13 mai 2019

Volunteer of the week: Eddy Jacobs

Nom : Eddy Jacobs

Âge: 53 ans

Localité : Wilrijk

Club : Drie Eycken

Handicap: 28.6

 

Que faites-vous dans la vie quotidienne ?

Je travaille à temps partiel pour une entreprise familiale dans le Limbourg, où j’assiste le gérant dans le développement de son entreprise. L’autre moitié du temps je veux commencer, à partir du deuxième semestre de cette année, à travailler comme entraîneur des jeunes.
Un geste conscient car je pense qu’il y a de plus en plus de pression dans la société et je pense que ce sera de plus en plus difficile pour les générations futures.

Depuis combien de temps jouez-vous au golf ?

Je joue au golf depuis six ans.

Qu’est-ce que vous aimez le plus au golf ?

Ce qu’il y a de mieux dans le golf, c’est l’aspect social. D’une part, être avec des amis et d’autre part, apprendre à connaître d’autres personnes à travers les compétitions du club.
De plus, cela me détend et je me réfère à ce que j’ai dit tout à l’heure. Il y a trop de tension et le golf m’aide, et j’espère à beaucoup d’autres, à la soulager.

Comment vous êtes-vous retrouvé au BKO et pourquoi avez-vous voulu y coopérer ?

Je pense que, comme beaucoup d’autres, je me suis impliqué dans le BKO par et pour mon club et grâce à l’enthousiasme de notre capitaine de trou Rudi Aernouts. Représenter votre club a toujours un sens et de cette façon, avec les autres bénévoles, je contribue à l’image familiale et accessible de Drie Eycken.

L’année dernière, vous faisiez partie de la famille BKO, comment avez-vous vécu cette première édition? Pensez-vous que l’événement était un succès ?

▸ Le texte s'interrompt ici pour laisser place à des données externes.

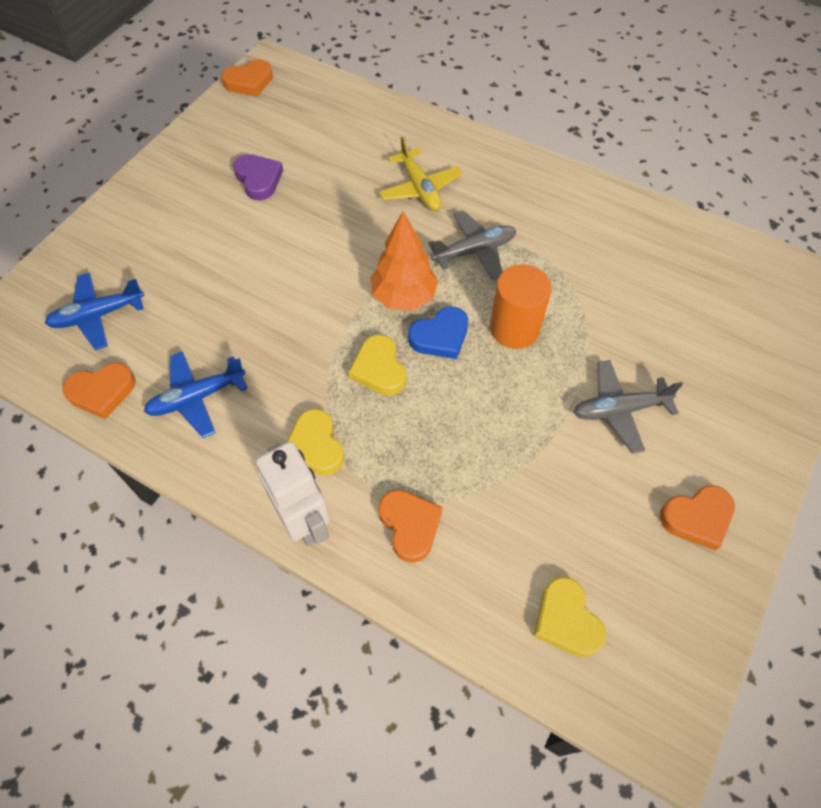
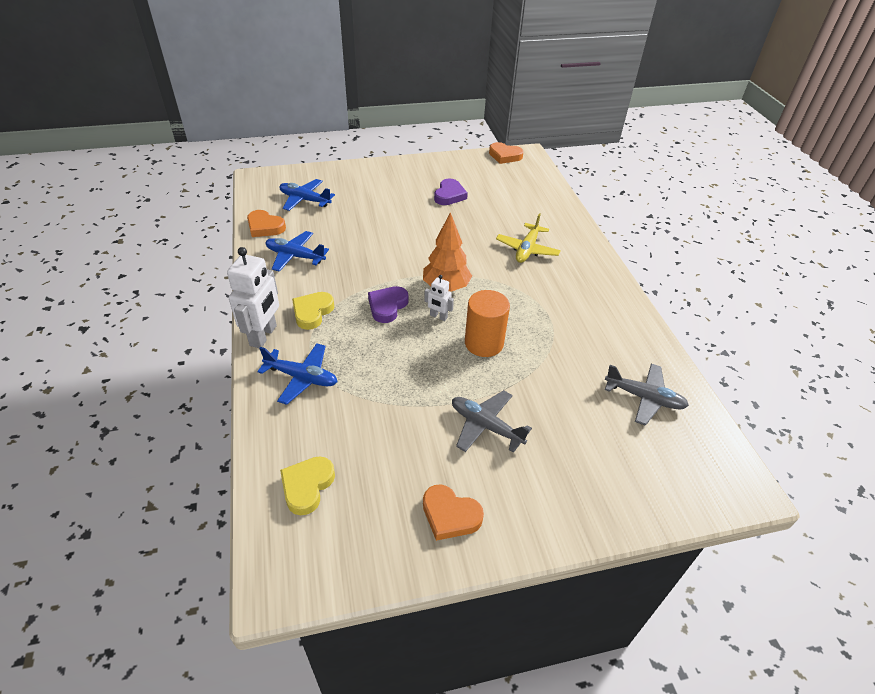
camera: 45 degrees right, 15 degrees down
(379, 369) = (387, 306): yellow heart -> purple heart
(410, 525) = (302, 378): orange heart -> blue plane
(440, 336) = (438, 316): blue heart -> white robot
(474, 251) = (515, 295): grey plane -> grey plane (644, 398)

C’était juste TOP. Le temps était beau, les installations sur le terrain et hors du terrain étaient fantastiques, avec des joueurs de ce niveau, on peut seulement dire qu’une deuxième (et troisième ?) édition a été approuvée par le European Tour pour de bonne raison. Bien sûr, ce fut un événement plus que réussi pour moi.

Quelles étaient vos principales tâches ?

L’année dernière, nous étions responsables du trou 13 (tout comme cette année d’ailleurs) et mon travail était de guider les joueurs du trou 12 – où le concours  » beat the pro  » a eu lieu – à notre départ. Ça fait toujours bouger les choses, parce que le public veut se rapprocher. Surtout quand nos gars réussissent. Pour moi, cela a été intensément positif pour chaque jour des quatre jours.

Quel est votre meilleur souvenir de l’année dernière ?

Finalement, après quatre jours, la fraternisation avec tous les bénévoles et l’organisation, y compris Thomas Pieters lui-même, au BBQ.

Quel était votre joueur préféré au BKO18 et qui aimeriez-vous voir au BKO19 ?

J’espère que la famille Pieters ne m’en voudra pas, mais l’an dernier, c’était Thomas Detry à cause de sa saison constante et à mon avis l’année où il a prouvé qu’il avait raison de jouer sur le Tour.

Vous êtes-vous amusé et qu’est-ce qui vous a décidé de revenir cette année ?

Je ne pense pas avoir à prouver que je l’ai aimé et je veux encore une fois être avec le BKO pour cette année. Ce qui précède parle de lui-même.

Recommanderiez-vous à d’autres de devenir bénévole chez BKO et pourquoi ?

S’il y a encore des candidats pour devenir volontaire et après avoir lu les différents témoignages de nos volontaires et qu’ils sont encore dans le doute, je les déclare tous fous. Le BKO vaut tout simplement la peine d’y travailler.

Quelle est votre meilleure expérience de golf ou club où vous avez joué ?

Ma meilleure expérience de golf sera toujours celle avec mes amis, mais si je dois en choisir une, c’est le jour où j’ai joué à Cala Nova à Malaga. Tout a commencé par une vue magnifique depuis le clubhouse, puis j’ai joué sur un terrain de haut niveau avec certains de mes meilleurs amis.

Pourquoi tout le monde devrait venir à BKO ?

Cela va sans dire ! Le caractère unique de la formule. Espérons que cette année ça attirera des joueurs d’un niveau encore plus haut dans notre pays.

Nous avons prouvé que la Belgique mérite une place dans le calendrier. Les nombreux visiteurs de l’année dernière le confirment. Les absents se sont trompés et peuvent maintenant le corriger.

Qu’attendez-vous le plus pendant le BKO19 ?

L’expérience complète. Tout respire le golf et c’est pourquoi nous le faisons. J’ai hâte de commencer.